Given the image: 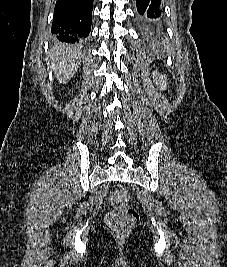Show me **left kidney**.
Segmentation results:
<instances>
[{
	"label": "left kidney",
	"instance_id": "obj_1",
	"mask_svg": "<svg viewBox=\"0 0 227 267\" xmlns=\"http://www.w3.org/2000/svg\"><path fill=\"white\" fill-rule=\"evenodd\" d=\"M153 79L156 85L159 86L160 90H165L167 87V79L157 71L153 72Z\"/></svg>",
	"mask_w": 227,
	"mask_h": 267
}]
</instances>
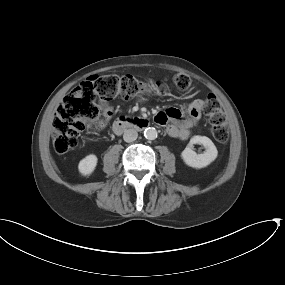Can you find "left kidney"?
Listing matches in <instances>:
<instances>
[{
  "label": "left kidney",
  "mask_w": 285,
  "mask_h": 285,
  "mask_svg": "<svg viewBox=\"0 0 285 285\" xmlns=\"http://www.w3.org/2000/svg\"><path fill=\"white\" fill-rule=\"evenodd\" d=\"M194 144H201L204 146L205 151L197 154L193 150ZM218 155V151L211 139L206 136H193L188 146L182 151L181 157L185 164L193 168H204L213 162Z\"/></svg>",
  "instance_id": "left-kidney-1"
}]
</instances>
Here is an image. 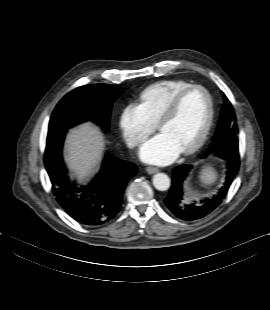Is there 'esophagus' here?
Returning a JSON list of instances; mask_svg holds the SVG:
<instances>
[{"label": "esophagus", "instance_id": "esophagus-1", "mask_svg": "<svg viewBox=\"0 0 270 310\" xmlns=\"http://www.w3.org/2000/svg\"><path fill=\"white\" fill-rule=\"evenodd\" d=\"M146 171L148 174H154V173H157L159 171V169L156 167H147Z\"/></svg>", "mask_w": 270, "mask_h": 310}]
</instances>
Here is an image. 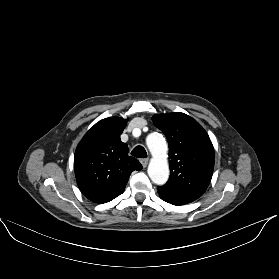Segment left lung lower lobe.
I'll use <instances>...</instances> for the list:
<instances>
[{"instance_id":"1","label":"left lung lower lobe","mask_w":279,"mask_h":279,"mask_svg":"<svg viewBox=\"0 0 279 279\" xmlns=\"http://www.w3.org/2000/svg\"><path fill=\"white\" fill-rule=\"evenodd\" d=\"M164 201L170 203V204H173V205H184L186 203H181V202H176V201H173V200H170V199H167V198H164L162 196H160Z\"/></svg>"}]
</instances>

######

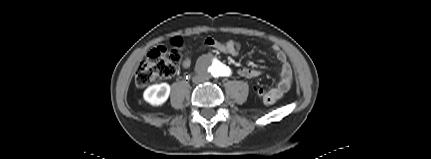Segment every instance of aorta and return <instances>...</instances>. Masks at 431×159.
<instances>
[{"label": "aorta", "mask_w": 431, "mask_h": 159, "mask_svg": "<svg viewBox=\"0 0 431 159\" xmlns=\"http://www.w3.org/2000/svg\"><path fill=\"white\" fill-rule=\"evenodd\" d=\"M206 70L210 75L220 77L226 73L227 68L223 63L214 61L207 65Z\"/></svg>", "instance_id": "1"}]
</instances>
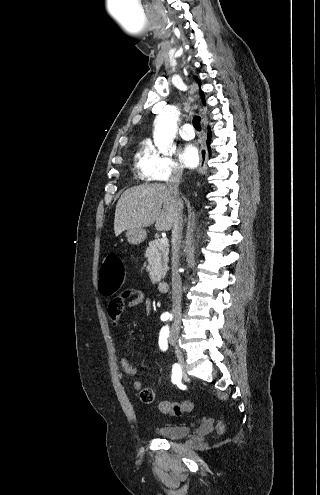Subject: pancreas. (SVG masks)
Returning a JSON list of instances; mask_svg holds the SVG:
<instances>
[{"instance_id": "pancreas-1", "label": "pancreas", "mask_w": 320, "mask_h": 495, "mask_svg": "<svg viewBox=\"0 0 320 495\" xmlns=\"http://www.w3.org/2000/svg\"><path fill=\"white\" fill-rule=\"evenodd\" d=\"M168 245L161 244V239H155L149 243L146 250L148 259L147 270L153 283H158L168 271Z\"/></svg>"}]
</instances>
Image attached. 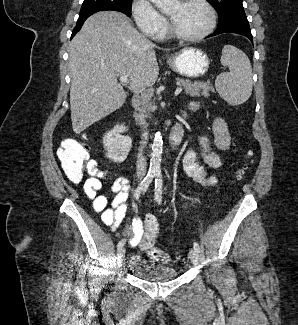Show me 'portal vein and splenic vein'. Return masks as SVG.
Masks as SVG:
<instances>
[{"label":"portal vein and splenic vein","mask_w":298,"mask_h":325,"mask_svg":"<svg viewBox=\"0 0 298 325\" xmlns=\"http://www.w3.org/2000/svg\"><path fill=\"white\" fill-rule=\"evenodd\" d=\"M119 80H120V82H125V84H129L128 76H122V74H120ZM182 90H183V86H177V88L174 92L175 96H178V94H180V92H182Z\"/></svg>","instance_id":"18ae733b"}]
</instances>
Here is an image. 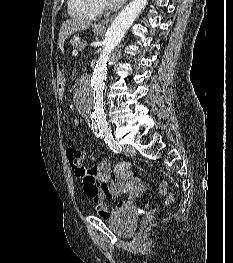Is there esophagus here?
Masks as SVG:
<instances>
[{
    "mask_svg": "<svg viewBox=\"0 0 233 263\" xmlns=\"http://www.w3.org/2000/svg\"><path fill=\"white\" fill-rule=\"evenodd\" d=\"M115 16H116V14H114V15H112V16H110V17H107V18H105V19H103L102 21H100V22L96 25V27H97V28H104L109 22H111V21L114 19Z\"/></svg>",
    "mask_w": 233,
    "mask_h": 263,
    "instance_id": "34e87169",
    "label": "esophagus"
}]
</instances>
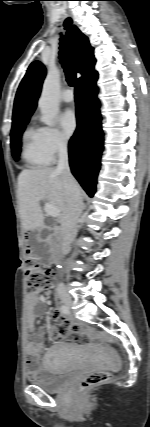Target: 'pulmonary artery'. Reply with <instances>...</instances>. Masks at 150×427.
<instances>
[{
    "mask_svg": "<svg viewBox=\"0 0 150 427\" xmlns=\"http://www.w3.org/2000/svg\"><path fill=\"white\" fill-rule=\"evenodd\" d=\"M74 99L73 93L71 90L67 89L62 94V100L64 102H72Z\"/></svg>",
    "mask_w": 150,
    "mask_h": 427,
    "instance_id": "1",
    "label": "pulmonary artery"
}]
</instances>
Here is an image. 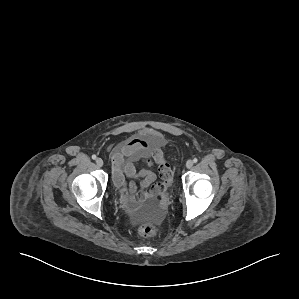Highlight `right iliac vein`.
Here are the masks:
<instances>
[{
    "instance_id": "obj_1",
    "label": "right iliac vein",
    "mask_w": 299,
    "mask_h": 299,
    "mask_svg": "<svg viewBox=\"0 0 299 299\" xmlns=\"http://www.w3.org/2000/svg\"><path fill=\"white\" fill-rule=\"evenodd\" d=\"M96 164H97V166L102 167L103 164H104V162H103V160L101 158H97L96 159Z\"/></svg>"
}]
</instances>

######

*Written task*: Convert the data starting at the line containing "Segment every instance" and ending at the line containing "70L210 75L220 77L226" into a Markdown table with the columns Row and Line, numbering each non-blank line. Leave the pictures out of the table.

*Solution to the exercise*:
| Row | Line |
|---|---|
| 1 | Segment every instance of aorta and return <instances>...</instances>. Masks at 431×159. |
| 2 | <instances> |
| 3 | [{"label": "aorta", "mask_w": 431, "mask_h": 159, "mask_svg": "<svg viewBox=\"0 0 431 159\" xmlns=\"http://www.w3.org/2000/svg\"><path fill=\"white\" fill-rule=\"evenodd\" d=\"M206 70L210 75L220 77L226 73L227 68L223 63L214 61L207 65Z\"/></svg>", "instance_id": "1"}] |